Representation growth of compact linear groups

TL;DR

This paper investigates the growth rates of representations in compact Lie groups and related algebraic structures, determining convergence properties of associated zeta functions and providing new proofs and explicit calculations.

Contribution

It introduces new methods to analyze representation zeta functions of compact groups, including a novel proof of a known theorem and explicit computations for specific groups.

Findings

The abscissa of convergence for Witten zeta functions is r/κ.

The twist zeta function of GL_n(O) has the same abscissa as SL_n(O) when n does not divide char(O).

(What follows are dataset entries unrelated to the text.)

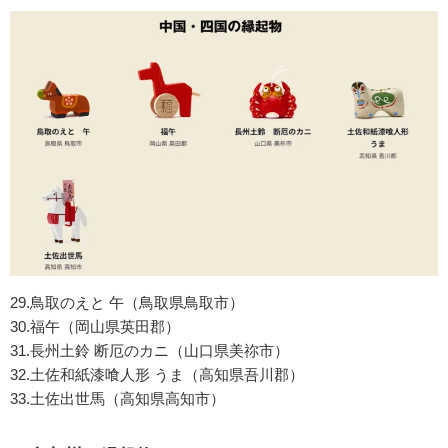
29.鳥取のえと 午（鳥取県鳥取市）
30.福午（岡山県英田郡）
31.長州土鈴 断厄のカニ（山口県美祢市）
32.土佐和紙漆喰人形 うま（高知県吾川郡）
33.土佐出世馬（高知県高知市）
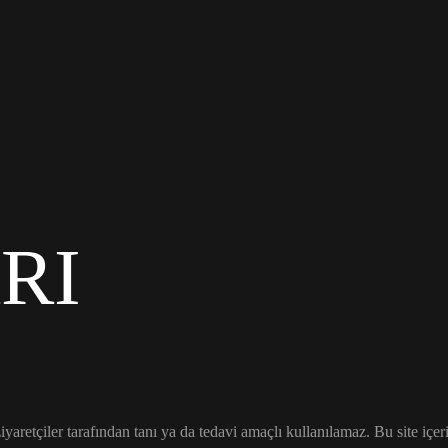
RI
r ziyaretçiler tarafından tanı ya da tedavi amaçlı kullanılamaz. Bu site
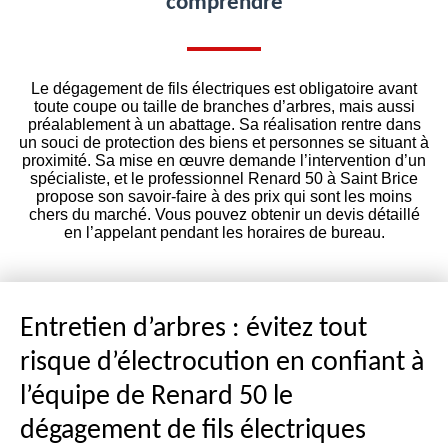
comprendre
Le dégagement de fils électriques est obligatoire avant
toute coupe ou taille de branches d’arbres, mais aussi
préalablement à un abattage. Sa réalisation rentre dans
un souci de protection des biens et personnes se situant à
proximité. Sa mise en œuvre demande l’intervention d’un
spécialiste, et le professionnel Renard 50 à Saint Brice
propose son savoir-faire à des prix qui sont les moins
chers du marché. Vous pouvez obtenir un devis détaillé
en l’appelant pendant les horaires de bureau.
Entretien d’arbres : évitez tout
risque d’électrocution en confiant à
l’équipe de Renard 50 le
dégagement de fils électriques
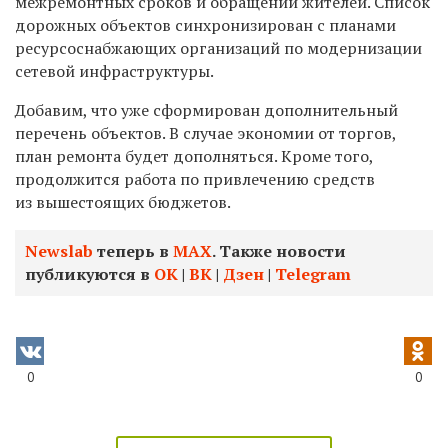
межремонтных сроков и обращений жителей. Список
дорожных объектов синхронизирован с планами
ресурсоснабжающих организаций по модернизации
сетевой инфраструктуры.
Добавим, что уже сформирован дополнительный
перечень объектов. В случае экономии от торгов,
план ремонта будет дополняться. Кроме того,
продолжится работа по привлечению средств
из вышестоящих бюджетов.
Newslab
теперь в
МАХ
. Также новости
публикуются в
ОК
|
ВК
|
Дзен
|
Telegram
0
0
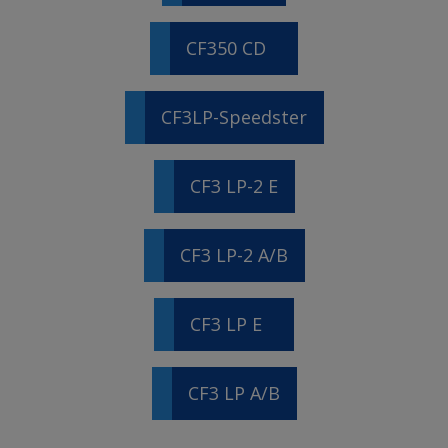
CF350 CD
CF3LP-Speedster
CF3 LP-2 E
CF3 LP-2 A/B
CF3 LP E
CF3 LP A/B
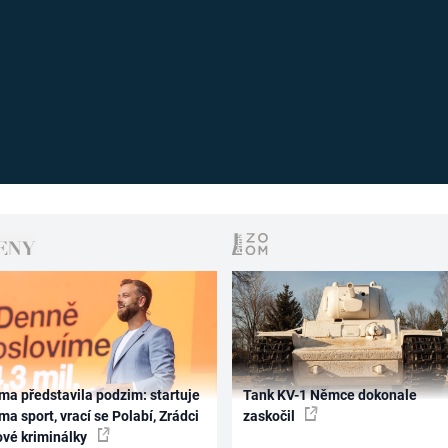
ma představila podzim: startuje
Tank KV-1 Němce dokonale
ma sport, vrací se Polabí, Zrádci
zaskočil
ové kriminálky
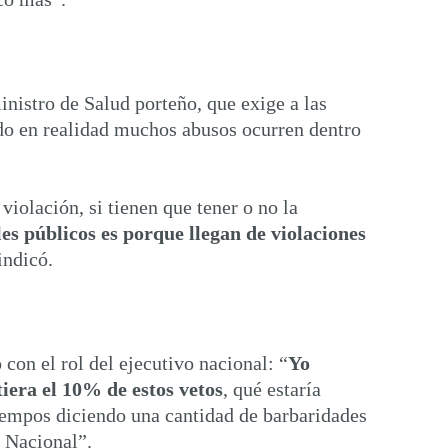
inistro de Salud porteño, que exige a las
ando en realidad muchos abusos ocurren dentro
violación, si tienen que tener o no la
les públicos es porque llegan de violaciones
indicó.
 con el rol del ejecutivo nacional: “
Yo
iera el 10% de estos vetos
, qué estaría
tiempos diciendo una cantidad de barbaridades
o Nacional”.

The abscissa for SL_2(F_q[[t]]) lies between 1 and 2.5.

Abstract

We study the representation growth of simple compact Lie groups and of $\mathrm{SL}_n(\mathcal{O})$, where $\mathcal{O}$ is a compact discrete valuation ring, as well as the twist representation growth of $\mathrm{GL}_n(\mathcal{O})$. This amounts to a study of the abscissae of convergence of the corresponding (twist) representation zeta functions. We determine the abscissae for a class of Mellin zeta functions which include the Witten zeta functions. As a special case, we obtain a new proof of the theorem of Larsen and Lubotzky that the abscissa of Witten zeta functions is $r/\kappa$, where $r$ is the rank and $\kappa$ the number of positive roots. We then show that the twist zeta function of $\mathrm{GL}_n(\mathcal{O})$ exists and has the same abscissa of convergence as the zeta function of $\mathrm{SL}_n(\mathcal{O})$, provided $n$ does not divide $\text{char}\,{\mathcal{O}}$. We compute the twist zeta function of $\mathrm{GL}_2(\mathcal{O})$ when the residue characteristic $p$ of $\mathcal{O}$ is odd, and approximate the zeta function when $p=2$ to deduce that the abscissa is $1$. Finally, we construct a large part of the representations of $\mathrm{SL}_2(\mathbb{F}_q[[t]])$, $q$ even, and deduce that its abscissa lies in the interval $[1,\,5/2]$.